If we all have lists of those who have captured our hearts and minds with what they have done, Neil Armstrong was at the top of mine. As he walked on the moon when I was 11, I marveled at the universe God had made. On that day in 2008, I marveled at the good fortune God granted me to be able to thank him in person.
During that panel discussion, it was all I could do to suppress turning the whole thing into the kind of fawning mess parodied in “The Chris Farley Show” on Saturday Night Live. “Hey, Neil, do you remember when you and Buzz landed, and you took communion and then you walked on the moon and unfurled the flag but it didn’t deploy all the way out so it kind of looks like it’s waving and you talked to Nixon and pounded core tubes into the surface with that hammer and how the lunar dust just wouldn’t come off your suits and all of that, remember that? That was AWESOME!!!!!”
My space geek adrenaline flowing at 1960s levels, I somehow navigated the program to a successful conclusion without annoying the participants with rekindled adolescent effusiveness. Neil Armstrong’s participation was guided by his wish to thank others who had preceded him and the countless workers who made it all possible.
It is that kind of instinct that defined the quiet, dignified man I met that day, the reluctant but iconic hero who passed away Saturday.
Do you know how many restaurants he could have opened? How many Chryslers he could have sold?

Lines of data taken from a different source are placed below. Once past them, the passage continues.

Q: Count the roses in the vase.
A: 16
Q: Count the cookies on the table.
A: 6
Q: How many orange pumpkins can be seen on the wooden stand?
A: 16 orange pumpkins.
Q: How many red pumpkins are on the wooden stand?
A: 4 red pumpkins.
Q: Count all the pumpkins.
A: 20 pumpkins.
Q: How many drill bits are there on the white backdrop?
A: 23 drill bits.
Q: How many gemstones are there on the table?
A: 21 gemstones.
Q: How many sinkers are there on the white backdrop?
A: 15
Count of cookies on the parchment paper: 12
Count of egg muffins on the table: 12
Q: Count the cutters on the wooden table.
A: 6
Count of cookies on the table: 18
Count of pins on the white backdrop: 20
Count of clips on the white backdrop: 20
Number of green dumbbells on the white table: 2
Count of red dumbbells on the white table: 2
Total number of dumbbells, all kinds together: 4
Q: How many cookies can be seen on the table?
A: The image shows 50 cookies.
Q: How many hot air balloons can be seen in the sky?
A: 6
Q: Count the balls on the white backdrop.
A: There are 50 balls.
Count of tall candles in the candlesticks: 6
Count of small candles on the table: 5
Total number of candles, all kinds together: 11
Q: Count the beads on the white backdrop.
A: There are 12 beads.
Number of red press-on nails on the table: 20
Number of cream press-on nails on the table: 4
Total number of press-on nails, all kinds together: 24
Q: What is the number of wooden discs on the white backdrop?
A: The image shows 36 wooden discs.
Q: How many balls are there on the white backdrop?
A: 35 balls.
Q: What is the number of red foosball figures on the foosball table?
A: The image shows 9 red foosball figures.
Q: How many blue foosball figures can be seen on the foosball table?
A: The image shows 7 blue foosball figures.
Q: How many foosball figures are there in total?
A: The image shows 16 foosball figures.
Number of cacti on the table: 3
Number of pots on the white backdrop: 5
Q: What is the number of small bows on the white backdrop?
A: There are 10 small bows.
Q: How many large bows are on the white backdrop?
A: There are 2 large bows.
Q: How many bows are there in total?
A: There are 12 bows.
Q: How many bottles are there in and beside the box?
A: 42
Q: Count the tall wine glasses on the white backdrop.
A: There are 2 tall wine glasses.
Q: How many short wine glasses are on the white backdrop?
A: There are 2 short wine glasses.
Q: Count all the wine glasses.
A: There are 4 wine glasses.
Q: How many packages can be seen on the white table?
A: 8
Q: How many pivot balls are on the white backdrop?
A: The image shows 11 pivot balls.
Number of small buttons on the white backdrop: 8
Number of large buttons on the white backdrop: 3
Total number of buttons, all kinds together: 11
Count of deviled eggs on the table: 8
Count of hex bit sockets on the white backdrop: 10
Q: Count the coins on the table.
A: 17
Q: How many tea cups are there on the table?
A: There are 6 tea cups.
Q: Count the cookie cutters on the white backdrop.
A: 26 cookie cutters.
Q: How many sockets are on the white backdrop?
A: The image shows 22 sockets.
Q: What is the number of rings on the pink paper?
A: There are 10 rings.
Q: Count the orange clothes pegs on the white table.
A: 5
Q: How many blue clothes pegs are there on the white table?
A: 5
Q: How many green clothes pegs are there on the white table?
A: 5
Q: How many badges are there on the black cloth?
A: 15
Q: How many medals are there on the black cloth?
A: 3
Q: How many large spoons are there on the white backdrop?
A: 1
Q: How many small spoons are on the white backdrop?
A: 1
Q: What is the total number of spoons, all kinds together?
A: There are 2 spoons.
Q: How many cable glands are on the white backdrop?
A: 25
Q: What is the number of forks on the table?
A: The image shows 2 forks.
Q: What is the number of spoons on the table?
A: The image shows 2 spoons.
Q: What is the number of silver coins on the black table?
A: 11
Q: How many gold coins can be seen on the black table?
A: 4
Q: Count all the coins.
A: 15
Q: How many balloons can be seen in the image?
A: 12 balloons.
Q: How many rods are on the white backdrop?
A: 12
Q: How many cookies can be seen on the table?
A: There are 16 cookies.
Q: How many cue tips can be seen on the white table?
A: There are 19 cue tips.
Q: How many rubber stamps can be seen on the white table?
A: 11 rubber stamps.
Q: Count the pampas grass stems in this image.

How many starlets he could have dated? How many millions he could have made hawking products or just reminding us in a thousand speeches about his exploits?
But instead he went home. To Ohio. To teach engineering at the University of Cincinnati, and to enjoy a career in business. The understated life he led only adds to the magnitude of the footprints he left on the moon and on American, and human, history.
I have a picture of our handshake after the Dallas event. His other hand is placed over mine, capturing the exact moment he thanked me for conducting the discussion with some degree of competence. The first thing that occurred to me was the crazy disconnect that he should thank me for anything, after the lifetime of wonder and gratitude his achievements had given to me, to all of us.
The outpouring of attention to those things since his death would have spurred him to remind us that his walk on the moon was mere happenstance. It could have been anyone, he would say. What mattered was the team that put the effort together and the nation that made it happen.
But it was not anyone. It was Neil Armstrong, a hero who let others sing the songs of his heroism. He let others write and speak of those times, and so we have. We have remarked about his journey, the history he made, and the way he honored that history by living a life deserving of the admiration it has been such a joy to carry for him.
In his last years, he was not such a quiet hero. If prodded, he would lament, never scoldingly, about how we seem to have lost our sense of wonder about exploring what lies beyond our world.
I immerse myself in the concerns of this world and this moment for a living. But I am trying to tell my son, who is nine, about a time when we had plenty of problems, as a nation and a world, but we still found a place, in our hearts and our budgets, for the magnificent things space exploration may yield– not just Teflon and calculators, but tonic for the human spirit.
Armstrong’s family statement asked us to “give Neil a wink” next time we look into the sky to see the moon where he walked 43 summers ago. We should do more than that. We should remember what it felt like to unite as a human race to celebrate what mankind had done in reaching toward the stars. We should begin reaching again, never allowing ourselves to get so caught up in the hand-wringing concerns of today that we forget about what our tomorrows may hold.
Then we can say we will have truly thanked this great American, this great man, for what he did for us.